It did so after the group Italia Nostra (Our Italy) filed a complaint saying the drawing was too fragile to travel.
The drawing is insured for at least one billion euros, Italian media have said.
The court in Venice cited “the exceptional global relevance of the (Louvre) exhibition and (Italy’s) desire to maximise its heritage potential” in overturning the bid to stop the loan of several Da Vinci works.
The Vitruvian Man is kept in a climate-controlled vault in the Accademia Gallery in Venice and is rarely displayed to the public.
The 35 by 25 centimetre (roughly 14 by 10 inch) drawing depicts the proportions of the human body according to Roman architect Vitruvius.
A man is shown with his legs apart and together in two superimposed images within a square and a circle, in a supremely Renaissance combination of art and mathematics.

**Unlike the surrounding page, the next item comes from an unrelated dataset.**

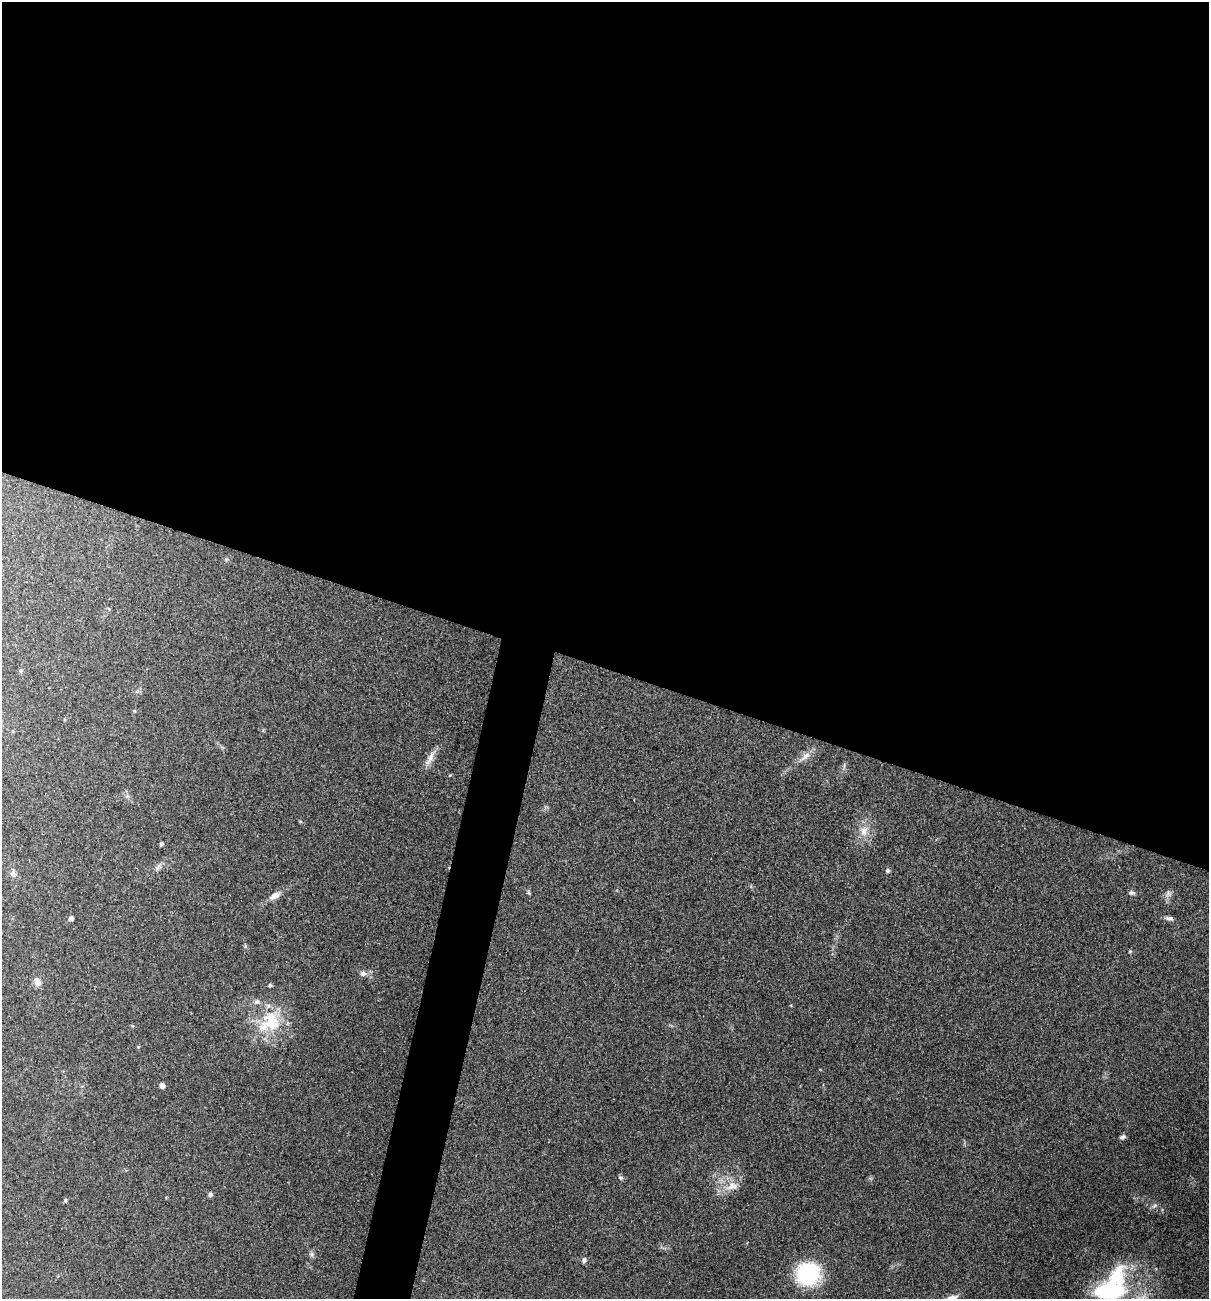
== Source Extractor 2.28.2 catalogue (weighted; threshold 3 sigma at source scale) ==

The court had put on hold an accord signed in September in Paris between Italy’s culture ministry and the Louvre for a swap of works for the Renaissance master’s quincentennial next year.
Rome is lending several Leonardo works to the Louvre for a major exhibition which opens next week.
In return, paintings and drawings by the Italian artist Raphael are to be loaned to Italy for an exhibition in the Italian capital in March.
“Now the great Italian-French cultural operation of the two exhibitions on Leonardo in Paris and Raphael in Rome can start,” Italy’s Cultural Heritage Minister Dario Franceschini tweeted after the court ruling.
The loan was already questioned by Italy’s former right-wing government, which railed against the idea of lending Da Vinci works to France.
The previous coalition government which included the far-right League had repeated disputes with France, in particular with President Emmanuel Macron on immigration issues.
Wednesday’s court ruling hailed “the value of collaboration and exchange between States (and) the improved image and recognition of Venice’s Accademia Gallery.”
With fewer than 20 Leonardo paintings still in existence, many Italians are resentful that the Louvre possesses five of them, as well as 22 drawings.
The Renaissance genius was born in Tuscany in Italy, but died in the French town of Amboise in 1519, at the age of 67.
Italia Nostra said its motives were not political, but aimed at safeguarding a national treasure.
It said the Vitruvian Man risked tearing and those who had given the green light for it to travel had not removed it from its case to examine it properly.